Becoming, by Michelle Obama

This book is super dense, because there's so much to it. About her childhood in Chicago. About the legacy of the Great Migration and the effects of white flight from neighborhoods like hers. But then politics too, the emotional toll it took on all of them. Her reluctance to every political step her husband took, but knowing that it was something he needed to do and supporting him anyway. Trying to raise kids in the White House with some semblance of normal, while also acknowledging that the Secret Service had to do a background check every time her kids wanted a playdate or spend at least an hour making arrangements for an "impromptu" trip to get ice cream. What she tried to accomplish as First Lady and why. What it was like to be the first black First Family, and to have everything she did not only under a microscope but also criticized with harsh vitriol. In the introduction she says that she wanted to ask people what offended them most, "angry", "black", or "woman"? Why is that particular combination something that people are so afraid of?

Seriously, there's just so much. Go read it.


Parenting

I've become convinced that most parenting experts have a child like my second one. She started sleeping through the night at six weeks (I know, a unicorn child). She got herself on a schedule that worked for the whole family, not taking naps at inconvenient times for school pickup. She's strong-willed and likes things just so, but she's also pretty quick to get out of any ill temper and she can be reasoned with or we can do some small compromises. She happily plays by herself.

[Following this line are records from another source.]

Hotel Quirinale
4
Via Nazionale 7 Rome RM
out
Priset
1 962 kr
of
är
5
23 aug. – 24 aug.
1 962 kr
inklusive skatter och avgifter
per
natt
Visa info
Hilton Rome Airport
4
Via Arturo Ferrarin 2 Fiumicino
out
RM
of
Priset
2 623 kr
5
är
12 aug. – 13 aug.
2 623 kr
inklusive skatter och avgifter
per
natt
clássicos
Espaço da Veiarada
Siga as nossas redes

Then there's my older child. Two of my brothers are fonts of virtually limitless patience, and she has pushed them both to the point of anger. My aunt, also the soul of patience with children, once told me, "That child is a demon!" which I still think about and laugh. So I came across the book Raising Your Spirited Child and fell in love. It is for anyone who's got a kid that's just a bit harder. A bit more. More rambunctions, more sensitive, more inquisitive, more tenacious and determined. I cried several times while reading it because I finally found a parenting book that talks about my older child. It confirms I'm not crazy! When I think that other parents just don't have it as hard, I'm not wrong! Most people don't have a kid who checks so many of these boxes. I need to buy this book for myself and keep it on my bedside table. Because it's not about how to mold or change your child, it's about how to change your thinking and to work with your child's specific needs. It reframes your thinking so that you see the positives of all their traits, when it can be so easy to get bogged down in the negatives. Instead of saying that my child is f***ing stubborn and driving me crazy! I can instead think that she's very, very determined, so how do I help us to both get what we need?

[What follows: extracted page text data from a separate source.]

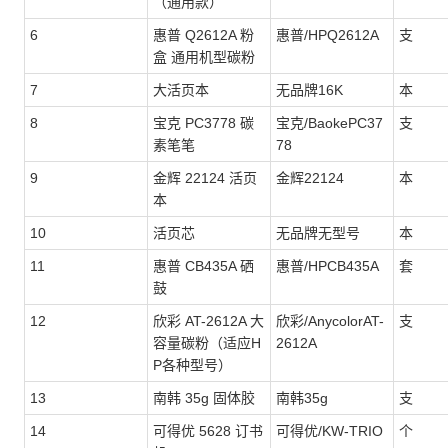
（通用款）
6
惠普 Q2612A 粉
惠普/HPQ2612A
支
盒 通用机型碳粉
7
大活页本
无品牌16K
本
8
宝克 PC3778 碳
宝克/BaokePC37
支
素笔笔
78
9
金辉 22124 活页
金辉22124
本
本
10
活页芯
无品牌无型号
本
11
惠普 CB435A 硒
惠普/HPCB435A
套
鼓
12
欣彩 AT-2612A 大
欣彩/AnycolorAT-
支
容量碳粉（适应H
2612A
P各种型号）
13
南韩 35g 固体胶
南韩35g
支
14
可得优 5628 订书
可得优/KW-TRIO
个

Another Leigh Bardugo book.
Read this one too.
Parenting is a work in progress, always. One of my brothers said that he wasn't sure if my older child was sent to be my early death or to teach me patience. I'm working on the latter of those two, for both our sakes.




My current read is Ninth House by Leigh Bardugo. Since I've loved all of her previous books I'm going to go ahead and pre-recommend this, especially if you love fantasy.

There have been so many books that I've read over the last three years. Nearly 200, according to my reading list. Most of them have been really good, these just happen to be my favorites. I'm sure some of the others are great but maybe I didn't read them at the right time, so they weren't my favorites. My reading list might not be for you, or the books I loved might not be right for you. It is what it is. I hope you can find at least one that you fall in love with.